The year started with a lackluster 1.2 percent gain in the first quarter. Economists believe growth has slowed again to around 2 percent in the current quarter.

The revised figure was the government's third and final look at GDP for the April-June period, and left GDP rising at an average 2 percent pace over the first six months of the year. That matches the lackluster average annual growth rates seen since the recovery from the Great Recession began in mid-2009.

Analysts have been busy trimming their forecasts for the current July-September quarter to reflect the adverse effects of hurricanes Harvey, Irma and Maria that have hit in recent weeks. But many are optimistic that growth will bounce back quickly as rebuilding gets underway.

Estimates over how much the hurricanes will trim from growth vary from a high of perhaps a 1.7 percentage point reduction in growth this quarter to those who see a smaller impact of around 0.5 percentage point.

Gus Faucher, chief economist at PNC, said he had reduced his third-quarter forecast to 2.7 percent, down by 0.5 percentage point. He noted that various readings on the economy from retail sales to auto sales and industrial production have been weaker since the hurricanes hit but he said the declines have so far been moderate.

While some analysts see third-quarter growth slowing to perhaps 1.5 percent, many believe growth will rebound in the final three months of the year to perhaps as high as 3 percent.

"By the middle of 2018, the economy will be back to its pre-hurricane path," Faucher predicted.

Economists at Moody's Analytics have estimated that hurricanes Harvey and Irma will end up costing in total around $167 billion when taking into account property damage and lost economic output. That estimate would put the two storms together close to the total devastation in 2005 caused by Hurricane Katrina, the most expensive natural disaster in U.S. history.
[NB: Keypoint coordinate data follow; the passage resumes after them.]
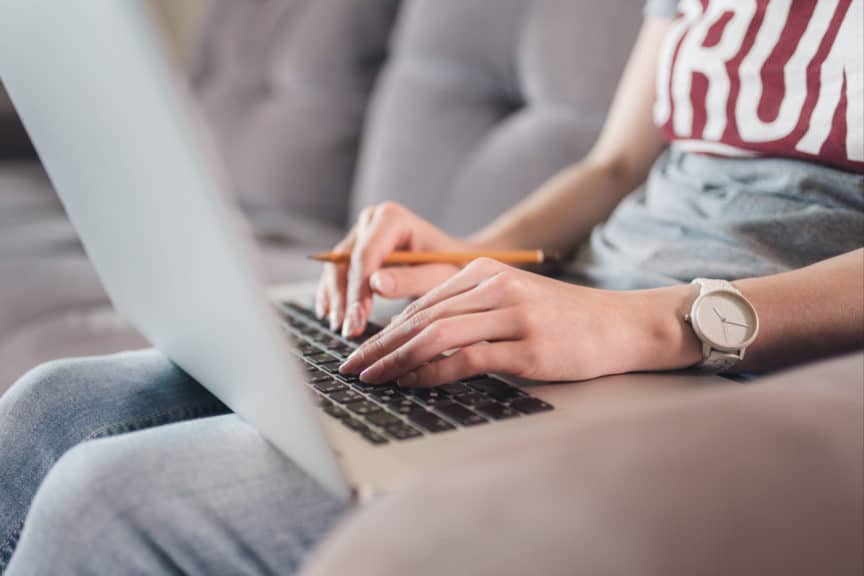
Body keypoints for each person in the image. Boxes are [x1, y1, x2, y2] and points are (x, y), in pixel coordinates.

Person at [1, 1, 861, 573]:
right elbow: (617, 162)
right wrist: (473, 257)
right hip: (588, 311)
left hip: (738, 363)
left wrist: (649, 325)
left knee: (111, 505)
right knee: (52, 407)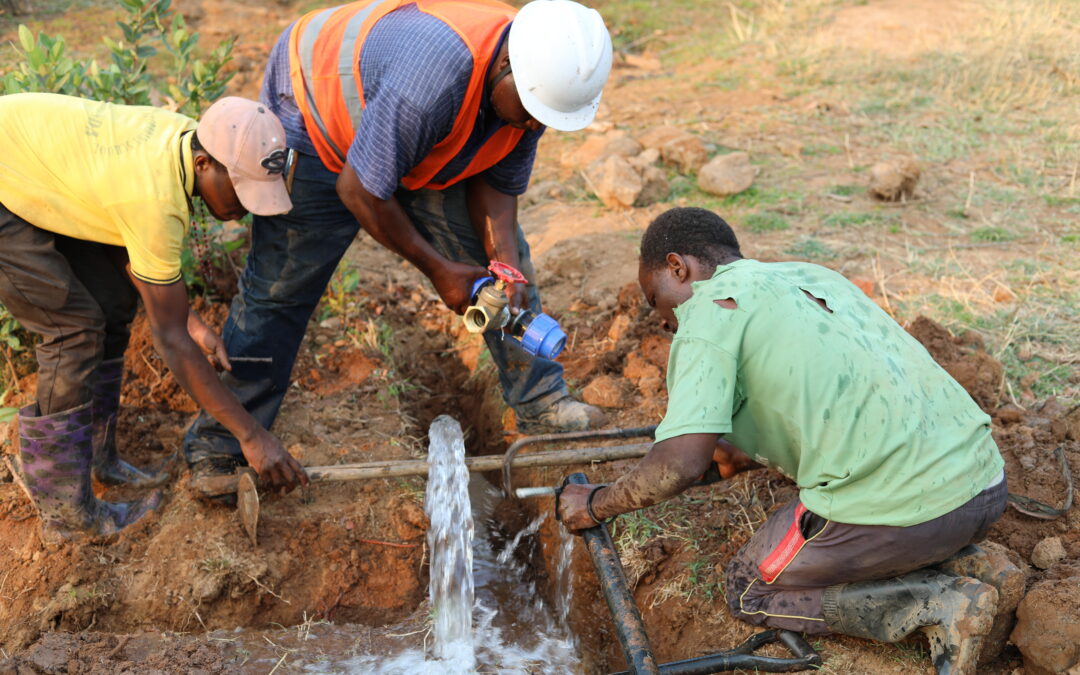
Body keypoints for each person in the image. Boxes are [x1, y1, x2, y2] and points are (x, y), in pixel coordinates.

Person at [559, 207, 1021, 674]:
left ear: (678, 267)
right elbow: (844, 390)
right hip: (984, 485)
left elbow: (679, 464)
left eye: (653, 298)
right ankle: (973, 563)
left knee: (748, 588)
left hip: (906, 515)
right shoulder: (810, 276)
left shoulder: (708, 312)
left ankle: (934, 602)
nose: (661, 320)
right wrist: (750, 451)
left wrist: (596, 503)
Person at [183, 0, 614, 482]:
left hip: (412, 125)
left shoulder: (537, 89)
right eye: (532, 113)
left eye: (545, 118)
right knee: (280, 287)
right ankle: (220, 445)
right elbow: (359, 190)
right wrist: (438, 270)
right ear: (506, 67)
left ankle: (541, 402)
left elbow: (498, 186)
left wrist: (505, 263)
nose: (536, 125)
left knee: (501, 266)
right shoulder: (430, 86)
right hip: (313, 113)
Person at [0, 93, 309, 542]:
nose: (244, 207)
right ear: (205, 164)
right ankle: (65, 516)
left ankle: (97, 460)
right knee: (73, 330)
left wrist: (192, 322)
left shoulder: (184, 140)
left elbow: (134, 242)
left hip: (29, 164)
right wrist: (251, 434)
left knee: (112, 304)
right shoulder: (156, 196)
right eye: (241, 190)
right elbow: (169, 340)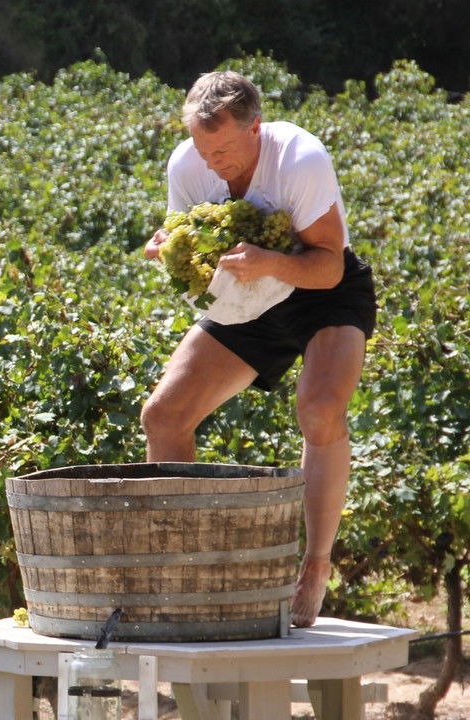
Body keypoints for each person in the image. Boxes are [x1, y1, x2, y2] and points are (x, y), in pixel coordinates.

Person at [141, 72, 377, 627]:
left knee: (319, 411)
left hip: (325, 291)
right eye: (203, 149)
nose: (212, 161)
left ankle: (315, 565)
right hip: (248, 297)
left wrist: (273, 261)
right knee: (163, 416)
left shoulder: (300, 158)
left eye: (222, 149)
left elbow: (329, 264)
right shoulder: (187, 163)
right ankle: (183, 570)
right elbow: (197, 258)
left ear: (256, 129)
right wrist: (172, 250)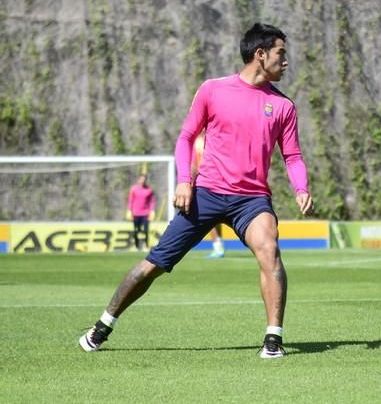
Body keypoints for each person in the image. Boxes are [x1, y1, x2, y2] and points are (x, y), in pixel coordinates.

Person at [79, 23, 313, 358]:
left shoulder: (284, 107)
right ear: (260, 55)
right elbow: (186, 137)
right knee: (153, 265)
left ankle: (273, 339)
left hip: (252, 200)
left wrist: (300, 186)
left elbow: (292, 155)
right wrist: (184, 182)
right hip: (206, 194)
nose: (286, 61)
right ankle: (103, 325)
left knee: (269, 249)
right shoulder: (213, 90)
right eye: (281, 53)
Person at [192, 131, 225, 258]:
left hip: (209, 181)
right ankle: (218, 245)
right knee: (216, 218)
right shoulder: (198, 140)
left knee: (210, 217)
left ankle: (218, 245)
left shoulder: (206, 138)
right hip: (207, 180)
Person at [126, 174, 157, 251]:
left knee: (145, 230)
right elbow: (130, 200)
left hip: (145, 214)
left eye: (144, 179)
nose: (143, 181)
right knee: (136, 230)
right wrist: (129, 210)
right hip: (136, 213)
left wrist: (152, 211)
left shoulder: (149, 190)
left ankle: (146, 246)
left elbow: (152, 201)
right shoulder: (133, 189)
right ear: (138, 180)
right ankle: (137, 246)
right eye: (141, 179)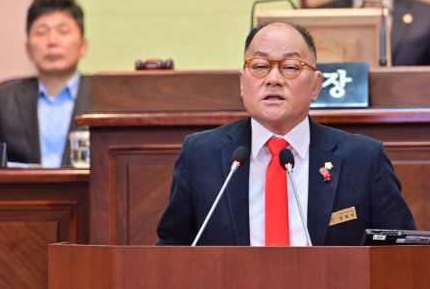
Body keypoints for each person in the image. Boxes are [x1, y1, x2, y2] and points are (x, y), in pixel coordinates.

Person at [157, 22, 415, 246]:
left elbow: (402, 251)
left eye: (290, 67)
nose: (273, 79)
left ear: (316, 85)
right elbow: (172, 249)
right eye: (260, 66)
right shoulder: (201, 155)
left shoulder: (363, 159)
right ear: (242, 83)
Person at [0, 0, 91, 167]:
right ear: (28, 49)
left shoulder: (106, 97)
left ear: (83, 46)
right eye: (41, 32)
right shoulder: (3, 100)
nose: (52, 41)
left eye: (63, 31)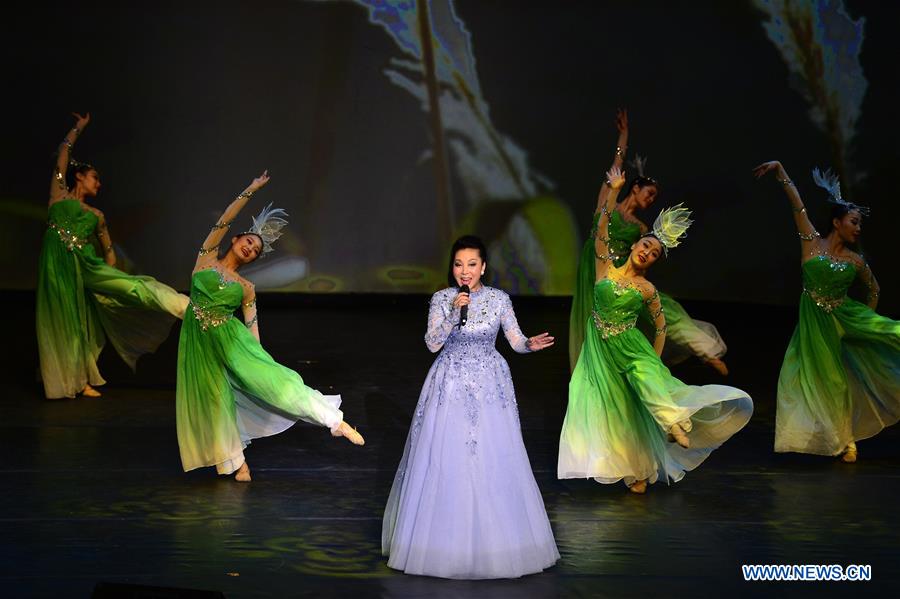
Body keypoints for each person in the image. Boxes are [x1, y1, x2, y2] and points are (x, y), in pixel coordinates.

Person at [559, 166, 752, 494]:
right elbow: (602, 225)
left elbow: (661, 328)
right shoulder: (604, 266)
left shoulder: (646, 289)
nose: (646, 252)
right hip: (601, 350)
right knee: (609, 405)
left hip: (631, 346)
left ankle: (670, 424)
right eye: (645, 246)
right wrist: (615, 189)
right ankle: (636, 469)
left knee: (642, 392)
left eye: (653, 253)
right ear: (635, 246)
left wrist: (657, 361)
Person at [382, 235, 559, 578]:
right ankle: (440, 547)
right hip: (449, 381)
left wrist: (529, 346)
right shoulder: (443, 299)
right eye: (458, 264)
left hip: (490, 383)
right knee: (447, 456)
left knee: (492, 457)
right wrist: (452, 313)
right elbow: (432, 343)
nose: (464, 271)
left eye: (472, 264)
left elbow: (515, 341)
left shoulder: (499, 299)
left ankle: (498, 546)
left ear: (484, 267)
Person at [175, 171, 363, 482]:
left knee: (276, 382)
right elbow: (225, 216)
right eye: (248, 241)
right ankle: (236, 463)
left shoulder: (246, 287)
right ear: (235, 239)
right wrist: (250, 189)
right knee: (213, 401)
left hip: (231, 341)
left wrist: (262, 363)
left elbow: (252, 328)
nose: (250, 248)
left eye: (256, 251)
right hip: (197, 341)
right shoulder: (206, 258)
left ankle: (332, 419)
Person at [753, 161, 899, 462]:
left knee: (893, 333)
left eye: (859, 223)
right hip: (815, 324)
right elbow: (798, 206)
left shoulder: (856, 261)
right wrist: (781, 172)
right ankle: (845, 440)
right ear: (837, 222)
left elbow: (874, 290)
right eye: (854, 222)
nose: (858, 228)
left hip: (846, 316)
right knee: (824, 381)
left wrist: (864, 326)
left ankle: (847, 441)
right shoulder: (811, 243)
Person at [37, 113, 189, 399]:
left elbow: (108, 254)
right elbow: (63, 153)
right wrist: (78, 128)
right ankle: (71, 381)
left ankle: (181, 304)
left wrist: (109, 282)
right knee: (67, 323)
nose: (99, 184)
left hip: (88, 266)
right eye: (95, 178)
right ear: (79, 176)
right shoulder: (58, 195)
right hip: (56, 268)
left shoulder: (97, 216)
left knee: (134, 286)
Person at [569, 110, 728, 376]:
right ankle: (592, 378)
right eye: (650, 193)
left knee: (658, 308)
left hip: (617, 273)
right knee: (591, 323)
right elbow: (616, 164)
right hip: (593, 268)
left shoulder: (641, 229)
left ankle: (703, 348)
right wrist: (624, 136)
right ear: (635, 188)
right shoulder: (607, 199)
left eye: (655, 197)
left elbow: (647, 256)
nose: (651, 199)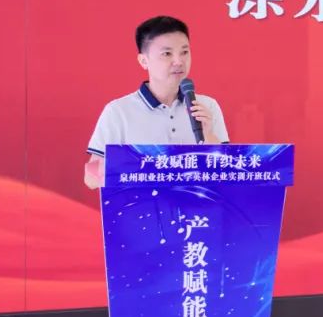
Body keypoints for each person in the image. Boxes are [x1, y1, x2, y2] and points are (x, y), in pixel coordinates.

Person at [84, 16, 229, 189]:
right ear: (144, 61)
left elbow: (229, 173)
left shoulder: (207, 106)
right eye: (167, 54)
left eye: (184, 52)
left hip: (197, 205)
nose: (179, 61)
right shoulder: (118, 111)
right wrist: (143, 165)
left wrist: (209, 137)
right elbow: (91, 178)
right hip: (144, 204)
For the whole year, forecasters with the National Association for Business Economics expect the economy will grow a modest 2.2 percent in 2017 and 2.4 percent in 2018.

That would be up from the weak 1.5 percent growth seen in 2016 but it is far below the growth rates of 3 percent or better that President Donald Trump is pledging to produce with his economic program of tax cuts, regulatory relief and tougher enforcement of foreign trade deals.

In the final look at second-quarter GDP, the government said that consumer spending, which accounts for nearly 70 percent of economic activity, grew at a solid 3.3 percent rate in the spring, unchanged from the initial estimate. Business investment in equipment was also unchanged from the previous estimate, posting a solid increase of 8.8 percent at an annual rate.

Trump traveled to Indiana on Wednesday to tout the benefits of the tax plan his administration and congressional Republicans unveiled earlier in the day.

"Our country and our economy cannot take off like they should unless we dramatically reform America's outdated, complex and extremely burdensome tax code," Trump told the crowd, urging them to lobby Congress to win passage of the first major revamp of the nation's tax code in a generation.

The sweeping plan would deeply cut levies for corporations, simplify everyone's tax brackets and nearly double the standard deduction used by most Americans. However, the measure is expected to face strong opposition from Democrats who contend it is tilted too much to the wealthy and would explode future deficits.